Quesadillas are grilled cheese-filled tortillas that are popular in the Southwest, in Mexico, and, well, everywhere. I like mine with Monterrey Jack cheese, a portion of shredded roast chicken and a good dollop of Larry's Chipotle Sauce for that smoky flavor.
1 16 oz. jar Larry's Southwestern Chipotle Sauce
1 cup grated Monterrey Jack or mild cheddar cheese
2 cups shredded roast chicken
8 eight-inch wheat, whole wheat or mixed grain tortillas
2 Tblsp. vegetable oil
Warm the jar of Larry's Chipotle Sauce to medium hot.

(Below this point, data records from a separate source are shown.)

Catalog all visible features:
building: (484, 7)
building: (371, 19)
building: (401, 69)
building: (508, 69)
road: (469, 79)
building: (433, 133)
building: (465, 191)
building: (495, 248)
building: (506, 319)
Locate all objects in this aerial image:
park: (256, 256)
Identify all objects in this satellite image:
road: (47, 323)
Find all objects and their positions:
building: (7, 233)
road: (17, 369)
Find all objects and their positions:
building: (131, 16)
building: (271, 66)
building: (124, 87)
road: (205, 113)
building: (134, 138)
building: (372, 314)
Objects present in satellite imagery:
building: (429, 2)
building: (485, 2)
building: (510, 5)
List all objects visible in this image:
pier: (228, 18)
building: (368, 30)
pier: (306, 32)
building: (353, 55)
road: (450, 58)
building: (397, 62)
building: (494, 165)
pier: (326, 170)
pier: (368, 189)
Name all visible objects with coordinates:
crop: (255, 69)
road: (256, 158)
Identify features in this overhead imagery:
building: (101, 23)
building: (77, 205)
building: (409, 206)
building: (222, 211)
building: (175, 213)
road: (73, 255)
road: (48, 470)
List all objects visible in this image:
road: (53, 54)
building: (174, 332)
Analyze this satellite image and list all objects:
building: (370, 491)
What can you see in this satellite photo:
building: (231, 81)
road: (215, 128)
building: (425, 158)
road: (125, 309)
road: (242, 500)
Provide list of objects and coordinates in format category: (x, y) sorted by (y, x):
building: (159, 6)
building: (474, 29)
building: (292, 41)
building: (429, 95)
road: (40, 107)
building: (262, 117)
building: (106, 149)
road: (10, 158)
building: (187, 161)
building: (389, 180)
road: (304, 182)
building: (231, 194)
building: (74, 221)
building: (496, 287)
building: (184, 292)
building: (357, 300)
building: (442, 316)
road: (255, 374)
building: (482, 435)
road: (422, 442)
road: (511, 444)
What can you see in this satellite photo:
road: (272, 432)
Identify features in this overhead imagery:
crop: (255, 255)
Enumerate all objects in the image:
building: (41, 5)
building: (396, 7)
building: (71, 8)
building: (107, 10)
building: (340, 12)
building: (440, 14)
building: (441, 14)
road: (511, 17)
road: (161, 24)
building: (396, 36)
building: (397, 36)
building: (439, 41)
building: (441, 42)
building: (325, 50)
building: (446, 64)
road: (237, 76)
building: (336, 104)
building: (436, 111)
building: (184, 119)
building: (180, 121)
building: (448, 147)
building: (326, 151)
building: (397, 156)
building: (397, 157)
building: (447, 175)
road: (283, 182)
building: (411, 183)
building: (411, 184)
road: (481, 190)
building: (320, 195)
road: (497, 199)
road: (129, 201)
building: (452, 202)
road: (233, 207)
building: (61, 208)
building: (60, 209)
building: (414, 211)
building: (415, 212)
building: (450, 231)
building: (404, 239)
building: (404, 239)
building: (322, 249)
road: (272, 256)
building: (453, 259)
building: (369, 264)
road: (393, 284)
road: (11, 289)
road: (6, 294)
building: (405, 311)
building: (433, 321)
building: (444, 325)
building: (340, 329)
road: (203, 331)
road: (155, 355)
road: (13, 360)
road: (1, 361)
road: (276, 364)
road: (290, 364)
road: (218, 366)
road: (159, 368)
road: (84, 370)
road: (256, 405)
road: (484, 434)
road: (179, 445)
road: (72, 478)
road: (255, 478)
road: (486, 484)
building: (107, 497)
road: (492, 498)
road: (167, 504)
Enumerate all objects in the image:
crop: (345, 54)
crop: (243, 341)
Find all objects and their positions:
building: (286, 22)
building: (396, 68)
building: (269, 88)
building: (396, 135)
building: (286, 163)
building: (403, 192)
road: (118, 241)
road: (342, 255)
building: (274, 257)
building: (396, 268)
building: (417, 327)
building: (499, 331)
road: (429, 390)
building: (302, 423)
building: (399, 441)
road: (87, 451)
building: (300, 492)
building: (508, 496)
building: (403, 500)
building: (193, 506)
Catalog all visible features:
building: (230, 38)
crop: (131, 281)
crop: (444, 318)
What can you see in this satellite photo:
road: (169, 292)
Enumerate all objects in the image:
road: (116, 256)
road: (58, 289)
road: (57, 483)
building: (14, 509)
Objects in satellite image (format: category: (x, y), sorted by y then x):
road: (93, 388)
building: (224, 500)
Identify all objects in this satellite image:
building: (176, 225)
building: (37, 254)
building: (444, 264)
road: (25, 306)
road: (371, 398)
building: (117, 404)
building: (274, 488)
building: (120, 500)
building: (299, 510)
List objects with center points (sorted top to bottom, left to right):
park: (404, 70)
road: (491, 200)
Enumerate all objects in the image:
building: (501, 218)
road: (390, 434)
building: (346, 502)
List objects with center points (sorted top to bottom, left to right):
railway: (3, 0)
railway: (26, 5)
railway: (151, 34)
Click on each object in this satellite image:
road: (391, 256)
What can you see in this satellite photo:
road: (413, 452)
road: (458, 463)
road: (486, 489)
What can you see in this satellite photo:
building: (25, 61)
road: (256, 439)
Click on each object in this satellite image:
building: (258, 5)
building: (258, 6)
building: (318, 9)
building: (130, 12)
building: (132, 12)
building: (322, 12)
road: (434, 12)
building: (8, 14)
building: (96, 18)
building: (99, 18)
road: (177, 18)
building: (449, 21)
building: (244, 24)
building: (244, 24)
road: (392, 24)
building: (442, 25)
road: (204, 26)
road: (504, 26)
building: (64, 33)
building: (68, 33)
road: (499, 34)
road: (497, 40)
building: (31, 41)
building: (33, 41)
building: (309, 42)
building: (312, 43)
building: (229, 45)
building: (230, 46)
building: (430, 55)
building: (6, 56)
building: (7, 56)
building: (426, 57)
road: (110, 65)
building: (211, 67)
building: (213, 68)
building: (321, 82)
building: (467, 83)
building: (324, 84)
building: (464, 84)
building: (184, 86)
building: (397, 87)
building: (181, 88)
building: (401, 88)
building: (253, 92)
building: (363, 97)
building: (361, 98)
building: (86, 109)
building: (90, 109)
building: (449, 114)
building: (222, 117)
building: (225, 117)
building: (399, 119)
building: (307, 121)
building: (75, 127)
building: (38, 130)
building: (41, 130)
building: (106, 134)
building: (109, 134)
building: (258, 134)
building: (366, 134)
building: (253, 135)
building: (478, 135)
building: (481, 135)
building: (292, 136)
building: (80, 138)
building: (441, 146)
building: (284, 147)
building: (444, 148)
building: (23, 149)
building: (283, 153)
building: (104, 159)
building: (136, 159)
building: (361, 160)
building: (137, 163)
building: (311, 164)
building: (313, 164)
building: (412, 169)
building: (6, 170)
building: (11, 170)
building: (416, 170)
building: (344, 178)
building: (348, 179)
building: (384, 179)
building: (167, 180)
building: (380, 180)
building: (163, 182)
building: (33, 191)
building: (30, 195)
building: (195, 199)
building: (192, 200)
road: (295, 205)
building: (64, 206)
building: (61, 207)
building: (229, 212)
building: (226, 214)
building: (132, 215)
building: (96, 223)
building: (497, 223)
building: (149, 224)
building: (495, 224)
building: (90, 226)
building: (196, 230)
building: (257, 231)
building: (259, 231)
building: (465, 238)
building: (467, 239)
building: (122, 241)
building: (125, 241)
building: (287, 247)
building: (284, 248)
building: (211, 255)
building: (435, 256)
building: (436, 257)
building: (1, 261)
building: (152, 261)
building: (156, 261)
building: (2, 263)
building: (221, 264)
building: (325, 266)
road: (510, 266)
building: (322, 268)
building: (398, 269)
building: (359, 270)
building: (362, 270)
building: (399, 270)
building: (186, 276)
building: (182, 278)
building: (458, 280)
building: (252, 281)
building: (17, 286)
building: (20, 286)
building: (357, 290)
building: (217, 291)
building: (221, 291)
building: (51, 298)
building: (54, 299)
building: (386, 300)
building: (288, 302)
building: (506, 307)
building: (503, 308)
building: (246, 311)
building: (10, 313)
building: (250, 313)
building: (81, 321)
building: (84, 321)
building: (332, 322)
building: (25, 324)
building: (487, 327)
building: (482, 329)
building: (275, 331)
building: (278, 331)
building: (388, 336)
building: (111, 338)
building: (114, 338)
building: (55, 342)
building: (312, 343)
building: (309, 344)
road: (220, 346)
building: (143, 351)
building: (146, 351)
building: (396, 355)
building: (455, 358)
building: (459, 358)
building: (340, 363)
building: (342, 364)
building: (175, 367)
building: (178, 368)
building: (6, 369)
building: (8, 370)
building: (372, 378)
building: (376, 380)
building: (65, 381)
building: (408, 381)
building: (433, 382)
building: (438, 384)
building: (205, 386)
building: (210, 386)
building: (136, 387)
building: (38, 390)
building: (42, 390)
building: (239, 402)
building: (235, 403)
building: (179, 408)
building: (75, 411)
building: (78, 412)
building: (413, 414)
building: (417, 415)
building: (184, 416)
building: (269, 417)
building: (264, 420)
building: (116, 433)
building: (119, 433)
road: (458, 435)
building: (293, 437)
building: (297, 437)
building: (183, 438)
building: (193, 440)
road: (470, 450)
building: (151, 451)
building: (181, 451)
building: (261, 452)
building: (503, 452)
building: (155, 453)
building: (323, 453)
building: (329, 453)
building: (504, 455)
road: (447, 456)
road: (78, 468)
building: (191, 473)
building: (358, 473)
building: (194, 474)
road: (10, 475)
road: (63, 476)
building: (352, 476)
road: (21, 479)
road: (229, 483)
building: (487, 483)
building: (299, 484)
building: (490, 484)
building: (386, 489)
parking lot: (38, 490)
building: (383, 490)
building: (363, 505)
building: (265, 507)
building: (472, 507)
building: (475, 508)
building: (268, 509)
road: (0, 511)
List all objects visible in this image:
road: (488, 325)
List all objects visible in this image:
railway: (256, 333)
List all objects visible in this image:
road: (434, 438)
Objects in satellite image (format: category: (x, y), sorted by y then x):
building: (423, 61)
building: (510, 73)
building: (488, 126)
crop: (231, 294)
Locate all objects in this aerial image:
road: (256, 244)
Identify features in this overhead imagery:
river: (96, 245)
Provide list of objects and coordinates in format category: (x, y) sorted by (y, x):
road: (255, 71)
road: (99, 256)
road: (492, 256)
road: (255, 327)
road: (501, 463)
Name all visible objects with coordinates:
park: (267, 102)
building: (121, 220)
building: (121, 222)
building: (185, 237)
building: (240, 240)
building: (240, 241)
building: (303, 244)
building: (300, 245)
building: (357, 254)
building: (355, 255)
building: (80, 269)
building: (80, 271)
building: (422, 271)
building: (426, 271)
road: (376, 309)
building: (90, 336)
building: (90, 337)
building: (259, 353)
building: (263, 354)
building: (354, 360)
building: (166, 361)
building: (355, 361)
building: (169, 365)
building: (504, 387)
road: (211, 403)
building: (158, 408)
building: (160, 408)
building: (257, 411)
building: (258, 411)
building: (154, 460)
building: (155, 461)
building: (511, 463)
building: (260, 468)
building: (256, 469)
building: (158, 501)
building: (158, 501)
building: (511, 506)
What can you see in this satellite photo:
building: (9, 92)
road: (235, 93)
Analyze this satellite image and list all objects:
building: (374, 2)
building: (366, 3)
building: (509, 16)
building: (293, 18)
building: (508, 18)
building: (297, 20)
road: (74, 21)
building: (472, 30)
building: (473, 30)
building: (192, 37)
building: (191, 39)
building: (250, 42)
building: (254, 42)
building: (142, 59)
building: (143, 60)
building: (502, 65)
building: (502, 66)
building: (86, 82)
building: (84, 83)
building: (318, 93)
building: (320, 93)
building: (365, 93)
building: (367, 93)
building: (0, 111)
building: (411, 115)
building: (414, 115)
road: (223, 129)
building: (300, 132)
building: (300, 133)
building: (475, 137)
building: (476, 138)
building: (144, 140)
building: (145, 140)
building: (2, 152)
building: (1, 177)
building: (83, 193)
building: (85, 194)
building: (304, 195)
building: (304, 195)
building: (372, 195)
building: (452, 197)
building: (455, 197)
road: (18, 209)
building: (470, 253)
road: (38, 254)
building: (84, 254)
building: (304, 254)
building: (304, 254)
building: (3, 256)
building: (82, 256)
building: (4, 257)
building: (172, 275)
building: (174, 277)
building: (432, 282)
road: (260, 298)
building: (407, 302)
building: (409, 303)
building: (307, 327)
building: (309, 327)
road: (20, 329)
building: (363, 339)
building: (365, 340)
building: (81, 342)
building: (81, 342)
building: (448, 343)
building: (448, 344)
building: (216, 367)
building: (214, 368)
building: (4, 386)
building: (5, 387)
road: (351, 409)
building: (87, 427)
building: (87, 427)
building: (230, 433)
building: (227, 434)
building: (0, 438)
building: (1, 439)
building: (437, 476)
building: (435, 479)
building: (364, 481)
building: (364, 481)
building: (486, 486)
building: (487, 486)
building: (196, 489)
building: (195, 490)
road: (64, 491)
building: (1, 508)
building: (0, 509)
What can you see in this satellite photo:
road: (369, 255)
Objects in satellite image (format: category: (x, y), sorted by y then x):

Place one tortilla on your work surface and cover with 1/4 cup cheese, 1/2 cup chicken and 1/4 cup Larry's Chipotle Sauce.
Cover with another tortilla and press down lightly.
Warm 1/2 tablespoon oil in a 12" or larger skillet over medium heat.
Place one quasadilla in the pan and cook for three minutes. Flip the quesadilla and cook until the cheese melts.
Remove the quesadilla to your work surface, cut into quarters and artfully place them on a serving plate.
Spoon another quarter cup of warm Larry's Chipotle Sauce into a little serving cup or on the side of the plate. Make the rest of the quesadillas the same way and serve.